* _PROVIDED TEXT_:
[Start of Attachment]
On Wed, Dec 16, 2020 at 06:40:01PM -0800, Enke Chen wrote:
> Hi, Folks:
> Regarding the patch for openBGPD pointed out by Job, I do not think it
> would work. When the TCP rcv window from the remote is 0, the BGP keepalive
> can still be queued to the socket buffer. It can take a long time for the
> socket buffer to be filled up by BGP keepalives.

I agree that it can take time for the socket buffers to fill up. This
affects both send and recv socket buffers. If a client stops to recv(2) any
data then it will take a long time for an idle session to fill up all
these buffers with 19 byte KEEPALIVEs. At the same time an idle session
will not result in stale RIB entries.
In the DFZ there is enough update chatter to reduce the time significantly.

In the end the goal is to reduce the current state of keeping the
connection open forever to something more reasonable. As mentioned to 
fill up the receive buffer and closing the window to 0 already takes time.
This trigger will not be precise but limiting the socket buffer size can
help to reduce the time.
> It seems that the TCP_USER_TIMEOUT option can be used for the persistent
> zero-size window issue.  The timeout value could be multiples of the
> holdtimer (with min and max adjustments), perhaps somewhere around 5 or 6
> minutes.

Not all systems implement TCP_USER_TIMEOUT. It is one way to detect send
side problems. With a large timeout it is probably a good mechanism.

:wq Claudio
[End of Attachment]
* _REQUIREMENT A_: Extract the full message on TCP zero windows and BGP keepalives, reproducing it word for word.
The message above and the entries after it are unrelated to each other.

[Transcribed page text]
[Start of Attachment]
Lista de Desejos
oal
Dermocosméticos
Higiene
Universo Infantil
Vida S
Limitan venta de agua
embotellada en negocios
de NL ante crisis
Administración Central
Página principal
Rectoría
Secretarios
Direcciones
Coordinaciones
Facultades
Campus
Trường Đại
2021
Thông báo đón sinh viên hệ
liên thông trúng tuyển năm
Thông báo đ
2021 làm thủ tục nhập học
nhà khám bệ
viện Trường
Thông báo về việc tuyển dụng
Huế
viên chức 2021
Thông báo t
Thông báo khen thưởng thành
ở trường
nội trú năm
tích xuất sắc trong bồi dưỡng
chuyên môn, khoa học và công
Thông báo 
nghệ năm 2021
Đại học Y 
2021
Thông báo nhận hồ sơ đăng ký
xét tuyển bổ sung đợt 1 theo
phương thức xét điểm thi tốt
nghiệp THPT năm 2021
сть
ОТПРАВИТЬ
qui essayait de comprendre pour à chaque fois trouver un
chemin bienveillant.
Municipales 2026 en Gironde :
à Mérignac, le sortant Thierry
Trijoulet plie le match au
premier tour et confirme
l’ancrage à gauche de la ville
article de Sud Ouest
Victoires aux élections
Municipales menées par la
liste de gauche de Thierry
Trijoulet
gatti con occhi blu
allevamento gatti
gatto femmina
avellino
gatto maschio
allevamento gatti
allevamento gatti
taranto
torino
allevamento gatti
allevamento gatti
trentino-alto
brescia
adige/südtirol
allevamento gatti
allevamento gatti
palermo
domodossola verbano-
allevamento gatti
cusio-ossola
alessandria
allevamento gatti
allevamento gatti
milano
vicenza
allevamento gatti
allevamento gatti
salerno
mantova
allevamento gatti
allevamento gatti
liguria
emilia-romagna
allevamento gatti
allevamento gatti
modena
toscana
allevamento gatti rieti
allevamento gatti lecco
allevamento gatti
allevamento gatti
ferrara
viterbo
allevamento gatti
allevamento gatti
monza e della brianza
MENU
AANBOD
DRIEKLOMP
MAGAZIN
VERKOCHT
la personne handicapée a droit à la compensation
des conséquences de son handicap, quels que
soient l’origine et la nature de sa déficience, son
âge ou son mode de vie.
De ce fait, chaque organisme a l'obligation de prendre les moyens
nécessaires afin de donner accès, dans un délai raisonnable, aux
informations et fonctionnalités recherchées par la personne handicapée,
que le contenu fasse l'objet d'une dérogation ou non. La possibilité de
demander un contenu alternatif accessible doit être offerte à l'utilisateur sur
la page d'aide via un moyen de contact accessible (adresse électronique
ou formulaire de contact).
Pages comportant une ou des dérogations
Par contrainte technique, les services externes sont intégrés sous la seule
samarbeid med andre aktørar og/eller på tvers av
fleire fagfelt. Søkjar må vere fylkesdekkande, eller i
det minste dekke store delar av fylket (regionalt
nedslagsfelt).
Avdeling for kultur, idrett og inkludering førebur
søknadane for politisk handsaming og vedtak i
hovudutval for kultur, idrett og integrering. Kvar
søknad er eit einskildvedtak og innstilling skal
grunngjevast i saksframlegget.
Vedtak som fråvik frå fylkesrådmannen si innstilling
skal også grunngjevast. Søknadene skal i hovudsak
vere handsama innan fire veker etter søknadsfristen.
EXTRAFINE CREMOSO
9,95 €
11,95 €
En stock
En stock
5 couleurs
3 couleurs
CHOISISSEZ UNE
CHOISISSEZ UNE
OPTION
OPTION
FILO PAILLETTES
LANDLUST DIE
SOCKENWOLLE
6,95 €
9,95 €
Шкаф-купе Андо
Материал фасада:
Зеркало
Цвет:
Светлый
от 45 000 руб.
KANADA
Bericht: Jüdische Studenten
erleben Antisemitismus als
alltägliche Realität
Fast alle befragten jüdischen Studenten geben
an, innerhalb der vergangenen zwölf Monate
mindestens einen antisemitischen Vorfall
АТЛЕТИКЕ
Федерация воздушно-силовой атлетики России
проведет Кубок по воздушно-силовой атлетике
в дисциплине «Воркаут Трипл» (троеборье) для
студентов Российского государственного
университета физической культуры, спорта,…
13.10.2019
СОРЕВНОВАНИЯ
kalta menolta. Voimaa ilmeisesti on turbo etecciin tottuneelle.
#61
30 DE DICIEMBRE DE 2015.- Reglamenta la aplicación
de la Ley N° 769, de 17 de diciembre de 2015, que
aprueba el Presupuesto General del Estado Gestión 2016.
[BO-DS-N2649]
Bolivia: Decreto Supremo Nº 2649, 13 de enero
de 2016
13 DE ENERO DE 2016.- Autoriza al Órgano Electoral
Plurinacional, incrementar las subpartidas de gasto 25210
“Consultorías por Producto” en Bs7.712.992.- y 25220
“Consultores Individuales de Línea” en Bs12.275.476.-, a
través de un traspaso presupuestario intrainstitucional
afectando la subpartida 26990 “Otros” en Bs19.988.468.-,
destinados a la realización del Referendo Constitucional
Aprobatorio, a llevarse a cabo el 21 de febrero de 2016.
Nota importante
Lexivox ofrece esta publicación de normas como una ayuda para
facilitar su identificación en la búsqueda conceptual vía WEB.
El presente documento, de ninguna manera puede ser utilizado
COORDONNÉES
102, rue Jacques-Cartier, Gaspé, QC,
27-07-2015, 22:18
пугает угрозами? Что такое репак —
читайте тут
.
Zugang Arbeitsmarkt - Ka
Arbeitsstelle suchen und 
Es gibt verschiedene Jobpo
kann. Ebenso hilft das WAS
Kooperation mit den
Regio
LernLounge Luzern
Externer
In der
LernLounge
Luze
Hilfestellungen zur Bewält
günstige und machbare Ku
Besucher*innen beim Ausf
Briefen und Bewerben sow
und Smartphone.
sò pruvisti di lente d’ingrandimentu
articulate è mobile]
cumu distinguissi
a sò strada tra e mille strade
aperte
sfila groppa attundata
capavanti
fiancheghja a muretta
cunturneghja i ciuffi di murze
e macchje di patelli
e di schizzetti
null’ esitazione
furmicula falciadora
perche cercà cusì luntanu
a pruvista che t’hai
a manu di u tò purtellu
[End of Attachment]
* _REQUIREMENT B_: Replace "allevamento gatti" with "allevamento felini" in the entries, from their first line through the line containing "âge ou son mode de vie.", and leave everything else unchanged. Give only that stretch of the entries.

* _SOLUTION A_:
On Wed, Dec 16, 2020 at 06:40:01PM -0800, Enke Chen wrote:
> Hi, Folks:
> Regarding the patch for openBGPD pointed out by Job, I do not think it
> would work. When the TCP rcv window from the remote is 0, the BGP keepalive
> can still be queued to the socket buffer. It can take a long time for the
> socket buffer to be filled up by BGP keepalives.

I agree that it can take time for the socket buffers to fill up. This
affects both send and recv socket buffers. If a client stops to recv(2) any
data then it will take a long time for an idle session to fill up all
these buffers with 19 byte KEEPALIVEs. At the same time an idle session
will not result in stale RIB entries.
In the DFZ there is enough update chatter to reduce the time significantly.

In the end the goal is to reduce the current state of keeping the
connection open forever to something more reasonable. As mentioned to 
fill up the receive buffer and closing the window to 0 already takes time.
This trigger will not be precise but limiting the socket buffer size can
help to reduce the time.
> It seems that the TCP_USER_TIMEOUT option can be used for the persistent
> zero-size window issue.  The timeout value could be multiples of the
> holdtimer (with min and max adjustments), perhaps somewhere around 5 or 6
> minutes.

Not all systems implement TCP_USER_TIMEOUT. It is one way to detect send
side problems. With a large timeout it is probably a good mechanism.

:wq Claudio

* _SOLUTION B_:
Lista de Desejos
oal
Dermocosméticos
Higiene
Universo Infantil
Vida S
Limitan venta de agua
embotellada en negocios
de NL ante crisis
Administración Central
Página principal
Rectoría
Secretarios
Direcciones
Coordinaciones
Facultades
Campus
Trường Đại
2021
Thông báo đón sinh viên hệ
liên thông trúng tuyển năm
Thông báo đ
2021 làm thủ tục nhập học
nhà khám bệ
viện Trường
Thông báo về việc tuyển dụng
Huế
viên chức 2021
Thông báo t
Thông báo khen thưởng thành
ở trường
nội trú năm
tích xuất sắc trong bồi dưỡng
chuyên môn, khoa học và công
Thông báo 
nghệ năm 2021
Đại học Y 
2021
Thông báo nhận hồ sơ đăng ký
xét tuyển bổ sung đợt 1 theo
phương thức xét điểm thi tốt
nghiệp THPT năm 2021
сть
ОТПРАВИТЬ
qui essayait de comprendre pour à chaque fois trouver un
chemin bienveillant.
Municipales 2026 en Gironde :
à Mérignac, le sortant Thierry
Trijoulet plie le match au
premier tour et confirme
l’ancrage à gauche de la ville
article de Sud Ouest
Victoires aux élections
Municipales menées par la
liste de gauche de Thierry
Trijoulet
gatti con occhi blu
allevamento felini
gatto femmina
avellino
gatto maschio
allevamento felini
allevamento felini
taranto
torino
allevamento felini
allevamento felini
trentino-alto
brescia
adige/südtirol
allevamento felini
allevamento felini
palermo
domodossola verbano-
allevamento felini
cusio-ossola
alessandria
allevamento felini
allevamento felini
milano
vicenza
allevamento felini
allevamento felini
salerno
mantova
allevamento felini
allevamento felini
liguria
emilia-romagna
allevamento felini
allevamento felini
modena
toscana
allevamento felini rieti
allevamento felini lecco
allevamento felini
allevamento felini
ferrara
viterbo
allevamento felini
allevamento felini
monza e della brianza
MENU
AANBOD
DRIEKLOMP
MAGAZIN
VERKOCHT
la personne handicapée a droit à la compensation
des conséquences de son handicap, quels que
soient l’origine et la nature de sa déficience, son
âge ou son mode de vie.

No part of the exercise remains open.